My feet wanted to move, but I held them firmly. I reached into my pocket and groped for the pistol the Captain had given me.
“Why don’t you come out on the shore so I can get a better look at you?” I asked, angry now. I pulled the.45 out and thumbed off the safety. I doubted I could thread a slug through all the trees, but then again, maybe it was worth a try.
“The time is not right for you to walk the waters of the lake,” the apparition replied. Perhaps suspecting my murderous thoughts, she turned back into the woods and began that slow processional walk again along same the path we had taken down to the lakeshore. I fell into step again, shadowing her. The gun was in my hand, but I restrained myself. We needed information more than we needed vengeance.
“You are indeed a patient one, my shadow,” she said after a few dozen more steps. “Patience is one of the rarest of virtues.”
I said nothing and concentrated on not tripping over the roots and undergrowth. My eyes had grown accustomed enough to pick out obvious obstacles. It seemed I could see in the gloom where before I could not. My heart quickened in my chest, could it be she had changed my vision somehow? Was I even now shifting into something? Was this how it happened? Imperceptible changes at first, monstrosity to inevitably follow? I looked up at the moon and it still seemed to shine with the same silver-white light. I took a deep breath and calmed myself.
When I looked back for the figure, it was gone. I stopped dead and scanned the forest quietly.
“Changeling? Are you there?”
The breeze stiffened up from the lake and made the highest branches waver and rattle like black fingers beseeching the skies, but there came no answer, no hint of any presence. I had lost her. The natural thing to do was to walk to the spot where she had been, to look about for her, but I held back the urge. Perhaps this was another trick.

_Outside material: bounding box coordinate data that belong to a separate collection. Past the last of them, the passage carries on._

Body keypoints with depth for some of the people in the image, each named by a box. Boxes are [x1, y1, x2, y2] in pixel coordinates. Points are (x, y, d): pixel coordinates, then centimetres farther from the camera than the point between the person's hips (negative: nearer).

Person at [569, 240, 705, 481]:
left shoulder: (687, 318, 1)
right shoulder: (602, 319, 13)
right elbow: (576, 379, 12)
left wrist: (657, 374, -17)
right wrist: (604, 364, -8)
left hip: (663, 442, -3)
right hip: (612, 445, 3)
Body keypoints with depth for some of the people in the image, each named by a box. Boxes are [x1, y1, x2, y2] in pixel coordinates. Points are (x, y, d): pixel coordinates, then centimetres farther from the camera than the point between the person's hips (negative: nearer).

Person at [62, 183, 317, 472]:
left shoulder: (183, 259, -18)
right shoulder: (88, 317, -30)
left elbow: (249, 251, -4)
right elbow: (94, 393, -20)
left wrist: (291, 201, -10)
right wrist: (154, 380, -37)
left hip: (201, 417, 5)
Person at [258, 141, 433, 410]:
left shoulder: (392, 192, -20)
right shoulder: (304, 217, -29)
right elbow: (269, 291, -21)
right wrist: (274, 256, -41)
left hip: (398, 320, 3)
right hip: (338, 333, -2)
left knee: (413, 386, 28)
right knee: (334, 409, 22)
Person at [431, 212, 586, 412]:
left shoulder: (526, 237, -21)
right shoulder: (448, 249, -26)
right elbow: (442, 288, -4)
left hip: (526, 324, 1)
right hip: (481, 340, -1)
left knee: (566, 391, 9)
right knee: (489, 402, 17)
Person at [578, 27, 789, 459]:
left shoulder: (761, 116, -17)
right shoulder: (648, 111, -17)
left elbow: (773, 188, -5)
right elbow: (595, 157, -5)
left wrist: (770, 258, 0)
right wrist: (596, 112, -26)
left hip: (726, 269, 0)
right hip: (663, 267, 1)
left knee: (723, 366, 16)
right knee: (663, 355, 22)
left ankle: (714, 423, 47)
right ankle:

I retraced my steps to the lakeshore, and then quietly moved along it to the spot where I thought she might have stood. There, I found a loose pile of stones. My heart accelerated when I noticed that one of the stones was glowing. I reached down and touched it. There was an impression in the stone, like that of a three-pointed hoof.
I gazed at the faintly glimmering stone for a few moments, uncertain. It had a light blue haze about it. The odd thing was that if you looked at it directly, you couldn’t really see anything unusual. Only if you focused your eyes on something else to one side of it did you notice the soft glow.
I took the imprinted stone. It was about as big as my palm. I slid it into my pocket where it felt faintly warm.
Using the rest of the stones, I formed a small pile to mark the spot. When I had finished, I turned and followed the lakeshore eastwards toward Redmoor.
I thought about the thing I’d met in the woods tonight and how in days gone by it would have been described as a succubus, or a ghost, or a siren, or perhaps even a mermaid if found at sea. I wondered about men who’d walked lonely spots like this one in centuries past and encountered such strange things, things I myself would have called a myth or a legend just a few months earlier. It seemed clear to me now that all of those ancient stories and legends were true and full accountings. I felt pity for all those who had been ridiculed and disbelieved throughout time.
Occasionally, my hand strayed to my pocket and I touched the flat, rounded, rough stone. It was still slightly warm.